The central dilemma is between stronger federal enforcement to stop deliberate misuse of TANF funds—which protects program integrity and directs support to the poorest families—and preserving State flexibility over how TANF dollars are spent; the bill tightens oversight and imposes a directed spending remedy that resolves theft in dollar terms but can undermine states’ ability to use TANF for non-cash services they deem effective.

The bill raises several implementation and design questions. First, the statute hinges on identifying "intentional misuse" at the subrecipient level, but it does not define the evidentiary standard, the process for making that determination, or the appeal rights for States or subrecipients.

That creates procedural ambiguity: will HHS use administrative fact-finding, rely on audit findings, or pursue a separate investigative pathway? Second, the funding mechanism—an increase to an amount referenced in section 403(a)(1)(C)—is functionally an authorization to reallocate existing statutory dollars rather than establishing a standalone appropriation line; how Congress actually provides and tracks the $10 million for the Unit in practice will matter for sustainability and oversight.
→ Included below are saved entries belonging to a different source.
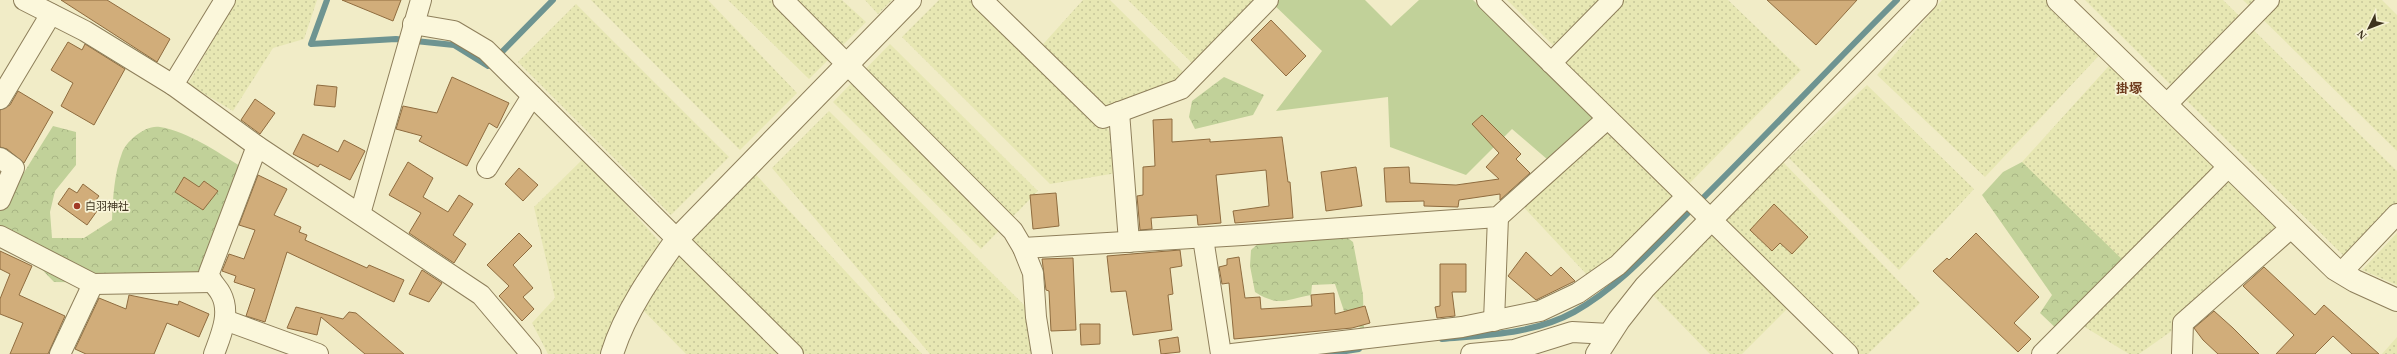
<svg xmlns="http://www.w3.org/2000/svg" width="2397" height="354" font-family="'Times New Roman','Noto Sans JP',serif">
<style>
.farmland{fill:url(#farmland-dots)}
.green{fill:#c1d199}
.forest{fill:url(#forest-crowns)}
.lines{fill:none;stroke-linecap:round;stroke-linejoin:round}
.stream{stroke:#6e9491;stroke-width:6}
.building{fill:#d1ad7a;stroke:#8f6c3f}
.minor-casing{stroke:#8e7f5b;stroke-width:22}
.tertiary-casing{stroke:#8e7f5b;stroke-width:24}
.minor{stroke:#fbf7db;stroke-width:20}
.tertiary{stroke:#fbf7db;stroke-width:22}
.poi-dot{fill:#a13a27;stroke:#f8f4d7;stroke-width:1.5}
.labels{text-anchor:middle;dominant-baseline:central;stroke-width:3.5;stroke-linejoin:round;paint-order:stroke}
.poi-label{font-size:11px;fill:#3e331f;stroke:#f8f4d7;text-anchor:start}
.quarter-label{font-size:13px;font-weight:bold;fill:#6d3a1c;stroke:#f8f4d7}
</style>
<defs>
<pattern id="farmland-dots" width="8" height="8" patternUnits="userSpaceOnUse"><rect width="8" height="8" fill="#e7e7b3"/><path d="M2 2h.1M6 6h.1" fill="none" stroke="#c7c79a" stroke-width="1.8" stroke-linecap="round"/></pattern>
<pattern id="forest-crowns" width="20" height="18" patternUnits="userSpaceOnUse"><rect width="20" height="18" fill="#c1d199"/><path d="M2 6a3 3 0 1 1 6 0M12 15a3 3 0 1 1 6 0" fill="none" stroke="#a7b483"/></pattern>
</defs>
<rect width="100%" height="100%" fill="#f1ecc7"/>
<g class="farmland">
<polygon points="236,0 317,0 304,39 273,48 233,111 188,84"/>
<polygon points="591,0 708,0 797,93 740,150"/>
<polygon points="728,0 842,0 866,22 809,79"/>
<polygon points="865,0 892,0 878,14"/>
<polygon points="939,0 980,0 1107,126 1123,172 1050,184 902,37"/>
<polygon points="1083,0 1110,0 1190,79 1115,116 1036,52"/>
<polygon points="1128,0 1252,0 1254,2 1193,64"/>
<polygon points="1507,0 1603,0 1556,48"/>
<polygon points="1613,0 1728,0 1801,70 1681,192 1590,278 1517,200 1607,119 1551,63"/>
<polygon points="1942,0 2058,0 2107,47 1985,177 1877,75"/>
<polygon points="2085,0 2223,0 2397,171 2397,204 2345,257"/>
<polygon points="2243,0 2382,0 2397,15 2397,151"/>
<polygon points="576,4 729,157 671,215 518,62"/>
<polygon points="890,44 1038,191 981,249 833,102"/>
<polygon points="2117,57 2292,227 2183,323 2139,354 2129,354 2075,321 2022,162"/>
<polygon points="1867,85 1974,189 1899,270 1789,158"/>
<polygon points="829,111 1036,317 1042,354 930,354 772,168"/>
<polygon points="584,158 668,251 678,251 778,354 686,354 636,303 604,354 548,354 532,323 555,298 534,207"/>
<polygon points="1783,162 1920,303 1868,354 1848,354 1794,302 1742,354 1710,354 1645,287 1717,227"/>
<polygon points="748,166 922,354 793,354 682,244"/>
<polygon points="2397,233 2397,285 2362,270"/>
<polygon points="2397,337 2397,354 2382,354"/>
</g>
<polygon class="green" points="1269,0 1365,0 1391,26 1419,0 1473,0 1603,123 1555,166 1512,129 1466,175 1390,147 1388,97 1276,111 1322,51"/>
<g class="forest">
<polygon points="1224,77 1264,95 1253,115 1195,129 1189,117 1192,101"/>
<path d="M53 126 76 132V165L55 191 50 212 52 238H84L112 220C113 198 114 174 122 153 126 141 146 124 160 127 189 132 217 152 242 167L203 284 54 282 0 226V211Z"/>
<polygon points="2022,162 2129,266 2062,334 2040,313 2052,295 1982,195 2003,172"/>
<path d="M1336 229 1353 242 1363 295 1364 331 1345 314 1335 284 1312 285 1311 295C1285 300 1279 307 1255 292L1250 266 1251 250 1261 241Z"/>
</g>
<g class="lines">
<g class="stream">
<polyline points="327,0 311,44 396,39 454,45 488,66 553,0"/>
<path d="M1442 339C1486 335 1534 334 1574 312 1620 286 1655 246 1692 209 1761 141 1828 69 1897 0"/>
<polyline points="1327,354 1359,349"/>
</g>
</g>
<g class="building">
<polygon points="61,0 107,0 170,39 157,62"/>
<polygon points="342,0 401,0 393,21"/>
<polygon points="1767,0 1857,0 1816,45"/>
<polygon points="1271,20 1306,56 1286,76 1251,40"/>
<polygon points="68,42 82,50 85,44 125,69 94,125 61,106 73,83 51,70"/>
<polygon points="452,77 509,103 497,128 489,123 467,166 419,141 422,136 396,129 403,106 437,113"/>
<polygon points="317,85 337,87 335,107 314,105"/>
<polygon points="18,91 53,112 24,163 7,149 0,147 0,110 10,105"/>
<polygon points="255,99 275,113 260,134 241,120"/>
<polygon points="1482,115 1521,154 1516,159 1530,173 1500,200 1500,194 1459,200 1458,207 1424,206 1424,201 1386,202 1384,168 1409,167 1410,183 1456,185 1499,179 1486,167 1499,153 1472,124"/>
<polygon points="1172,119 1172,142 1210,139 1210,142 1282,137 1288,182 1290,182 1293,218 1235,223 1233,211 1269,206 1266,170 1216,175 1221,223 1198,225 1197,215 1151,218 1152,229 1140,230 1137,196 1143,195 1143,167 1155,166 1153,120"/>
<polygon points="303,134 338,152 344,140 365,151 350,180 320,164 318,167 293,154"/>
<polygon points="408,162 433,178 423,197 448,212 459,195 473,204 453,235 466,244 454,263 409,233 421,213 389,195"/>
<polygon points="1356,167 1362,206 1326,211 1321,172"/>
<polygon points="519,168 538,185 523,201 505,184"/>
<polygon points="258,175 287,189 274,215 301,227 299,232 307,235 305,240 367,268 369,265 404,280 394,302 287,252 265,322 246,316 255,289 234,282 236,276 222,271 229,254 244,259 255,230 239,225"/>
<polygon points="184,177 199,187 204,181 218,191 203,210 175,192"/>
<polygon points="83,184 99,196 96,200 102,204 87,225 58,204 69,188 77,193"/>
<polygon points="1056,193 1059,226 1033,229 1030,195"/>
<polygon points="1774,204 1808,237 1792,254 1780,243 1772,251 1750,230"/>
<polygon points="519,233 532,246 513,265 533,288 523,297 534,309 522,321 499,296 509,286 487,265"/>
<polygon points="1976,233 2039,297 2014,323 2031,339 2018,352 1933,271 1947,258 1949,260"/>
<polygon points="1180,250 1182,266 1170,268 1173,294 1168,295 1172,330 1133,335 1126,291 1111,292 1107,256"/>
<polygon points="0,251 32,266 19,295 65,316 48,354 10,354 23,323 0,314 0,299 10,274 0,269"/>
<polygon points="1526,252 1551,276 1561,267 1575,281 1536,300 1508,276"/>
<polygon points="1239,257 1245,298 1260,297 1261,309 1312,306 1311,295 1334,293 1335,314 1365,306 1370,323 1352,328 1234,339 1229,283 1222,284 1219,267 1227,265 1227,259"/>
<polygon points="1073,258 1076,330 1051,331 1049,291 1046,290 1042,259"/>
<polygon points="1440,264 1466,264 1466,292 1452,292 1455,316 1437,318 1435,307 1440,306"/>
<polygon points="2264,267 2315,315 2324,305 2379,354 2352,354 2333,336 2315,354 2276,354 2294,335 2243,286"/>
<polygon points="422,270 442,283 429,302 409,294"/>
<polygon points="129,295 178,305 179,301 209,314 199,337 167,323 154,354 86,354 75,349 99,298 126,309"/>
<polygon points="296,307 343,319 349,312 356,313 404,354 365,354 321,317 317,335 287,328"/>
<polygon points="2214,311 2233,328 2259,354 2218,354 2203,340 2194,328"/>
<polygon points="1080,324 1100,324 1100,344 1081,345"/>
<polygon points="1178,337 1180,352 1161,354 1159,340"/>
</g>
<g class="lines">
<g class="minor-casing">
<g id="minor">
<polyline points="24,0 85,31 173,85 257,146 481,295 531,354"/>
<polyline points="783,0 1013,231 1023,248 1033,273 1036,317 1042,354"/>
<polyline points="982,0 1103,118 1181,89 1268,0"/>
<polyline points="1487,0 1848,354"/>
<polyline points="413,24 454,31 486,50 793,354"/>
<polyline points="1551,63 1613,0"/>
<polyline points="173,85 225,0"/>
<polyline points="0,99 51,14"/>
<polyline points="2166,105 2269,0"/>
<polyline points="1119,112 1129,242"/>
<polyline points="0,158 14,168 0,200"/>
<polyline points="487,168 532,96"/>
<polyline points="360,214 421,0"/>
<polyline points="0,236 93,284 212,282"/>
<polyline points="1203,238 1221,354"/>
<polyline points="1023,248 1243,235 1498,217 1607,119"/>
<polyline points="2341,273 2397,214"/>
<polyline points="225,320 318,354"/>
<polyline points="1494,321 1498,217"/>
<polyline points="2182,353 2183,323 2292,227"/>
<polyline points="60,354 93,284"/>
<path d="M214 354C221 335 231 313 221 294 217 286 210 282 209 273L257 146"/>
<polyline points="1232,354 1462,327 1540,311 1578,293 1618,265 1686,197"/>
<polyline points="1471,354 1514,350 1572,332 1610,334"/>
<polyline points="2042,354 2229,166"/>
</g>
</g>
<g class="tertiary-casing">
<g id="tertiary">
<polyline points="2058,0 2335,269 2355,281 2397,300"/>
<path d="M612 354C625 312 652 274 677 239L910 0"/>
<polyline points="1597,354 1619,320 1645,287 1926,0"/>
</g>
</g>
<use href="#minor" class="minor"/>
<use href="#tertiary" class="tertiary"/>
</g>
<circle class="poi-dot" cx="77" cy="206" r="4"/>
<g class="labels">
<g class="poi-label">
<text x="85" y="206">白羽神社</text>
</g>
<g class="quarter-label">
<text x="2129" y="88">掛塚</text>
</g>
</g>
<g transform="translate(2369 28) rotate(227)" stroke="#f8f4d7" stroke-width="3" paint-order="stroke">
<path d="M0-3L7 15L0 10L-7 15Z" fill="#3e331f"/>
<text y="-6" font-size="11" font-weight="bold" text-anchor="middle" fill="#3e331f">N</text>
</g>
</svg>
Third, directing States to expend amounts equal to misused funds as direct cash assistance prioritizes cash transfers but can upend state programmatic strategies, since TANF is intentionally flexible to allow non-cash services. Forced reallocation may reduce investment in long-term supports that states view as more effective for some populations.

Operational capacity is another tension. States and subrecipients will face new reporting burdens—transaction-level reporting, contract transparency, and prompt remediation requirements—that could strain already-limited administrative staffs, especially in smaller jurisdictions.

Likewise, ACF will have to stand up investigative, data-analytics, and enforcement infrastructure quickly; the bill’s two-year rulemaking window and the phased effective date give time but not clarity on interim enforcement authority. Finally, there is a risk of perverse incentives: States anticipating the possibility of required cash replacements may divert funds preemptively to compliance activities or reduce innovation to avoid findings, which could blunt TANF’s flexibility-driven policy experiments.